The script is the major problem here. There is NOTHING for any actor to work with - and it’s pretty clear that the teenage performers are all aware of this. They all seem too demoralised to do anything but stare in horror as their careers are slaughtered like so many Xmas Turkeys,
The adult performers, especially De Vito and Broderick, will probably survive this, but I’m hoping for one big present from Santa: the end of John Whitesell’s career. Whitesell is one of the worst filmakers currently allowed to live. A truly BAD director, Whitesell already has “See Spot Run” and “Big Momma’s House 2″ on his conscience.

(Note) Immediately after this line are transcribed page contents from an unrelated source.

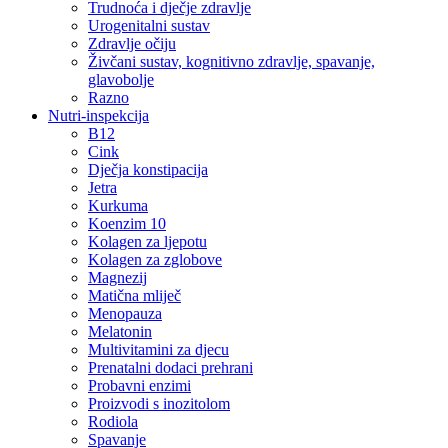
Trudnoća i dječje zdravlje
Urogenitalni sustav
Zdravlje očiju
Živčani sustav, kognitivno zdravlje, spavanje,
glavobolje
Razno
Nutri-inspekcija
B12
Cink
Dječja konstipacija
Jetra
Kurkuma
Koenzim 10
Kolagen za ljepotu
Kolagen za zglobove
Magnezij
Matična mliječ
Menopauza
Melatonin
Multivitamini za djecu
Prenatalni dodaci prehrani
Probavni enzimi
Proizvodi s inozitolom
Rodiola
Spavanje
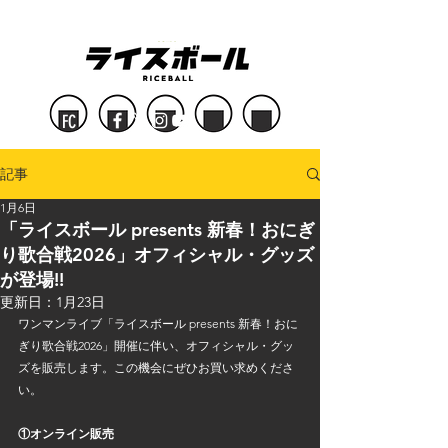
FC
記事
1月6日
「ライスボール presents 新春！おにぎ
り歌合戦2026」オフィシャル・グッズ
が登場!!
更新日：
1月23日
ワンマンライブ「ライスボール presents 新春！おに
ぎり歌合戦2026」開催に伴い、オフィシャル・グッ
ズを販売します。この機会にぜひお買い求めくださ
い。
①オンライン販売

There are 3 writers credited - and I’m going to give some benefit of the doubt to the first 2 because it’s their first screen credit (either that or they were smart enough to use their fake names). Let’s hope that this will be a learning experience for you boys.
The 3rd writer is Don Rhymer. In a just universe, it would be illegal for Rhymer to be within 100 yards of a film script. He’s a serial offender: “Big Momma’s House” (both 1 and 2), “Agent Cody Banks 2″, the painful “Honeymooner” remake, and now “Deck the Halls” - would someone PLEASE explain to this guy that he just isn’t funny.
Lisa Bongi awards: no stars. NOTHING, NADA, ZILCH! Avoid this movie like botulism.